*The premium essay that I had planned for today had to be put off in light of the way that this week started. First, thank you to all who have sent encouraging words and support after a powerfully racist incident. I won’t rehash that here because I am moving forward. Second, as I sat with my tea this morning an outline for some words to Nikki Giovanni came. A good portion of it will be free because I believe in access. I end with an original poem of mine.*
“I hope I die
warmed
by the life
that I tried to live.” Nikki Giovanni
This morning I wrote these words as I sat in the darkness of my morning routine. “Rest now Mother Giovanni. Your poetry was the first inspiration that I held on to in my quest to become a poet. Rest.” And I meant every single word. It feels selfish in some ways to reflect on the life of someone that has passed and center yourself. Centering how they made you feel. Thinking of the ways that you were transformed by the way they chose to live their life.

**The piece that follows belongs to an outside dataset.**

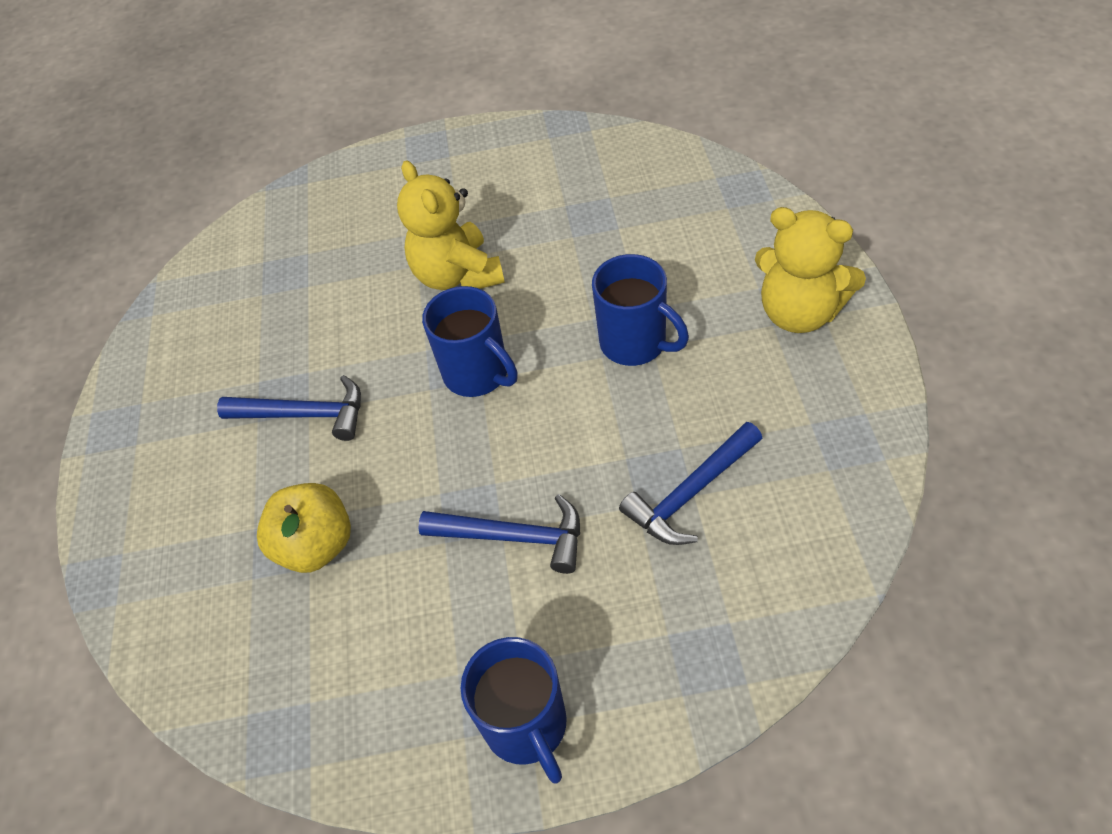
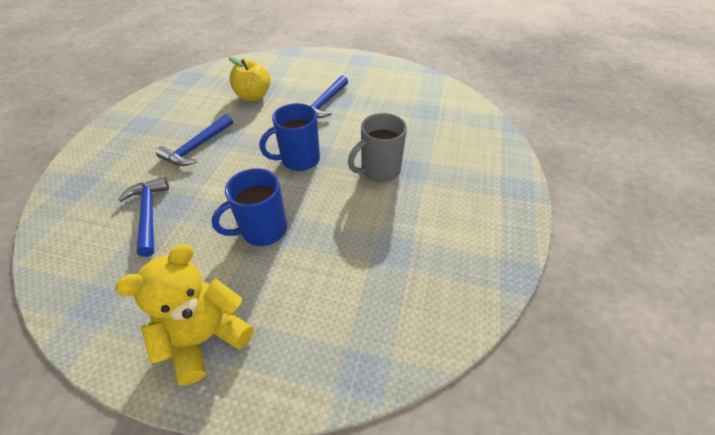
camera: 105 degrees right, 5 degrees down
yellow teddy bear [397,160,505,290] -> grey mug [348,113,407,182]
blue mug [461,637,567,784] -> none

And. When I die, I hope people do center themselves. I’m outta here! I hope that what I left behind was something so generative that people are caught between weeping and laughing. That people remember that I was silly beyond belief and so tender that it seemed superhuman. Nikki Giovanni taught me so much. I remember the first book I bought of hers and how I sat with each poem. Yearning to be a poet and trying my hand at it. I talk about Lucille Clifton so much that it might get lost that Nikki Giovanni is the reason that I write. She taught me how to say what I needed to say and leave the rest behind. Yes, her presence seemed larger than life, but to me her simple presence helped me get on my feet and learn how to be a man. I’ll forever be grateful.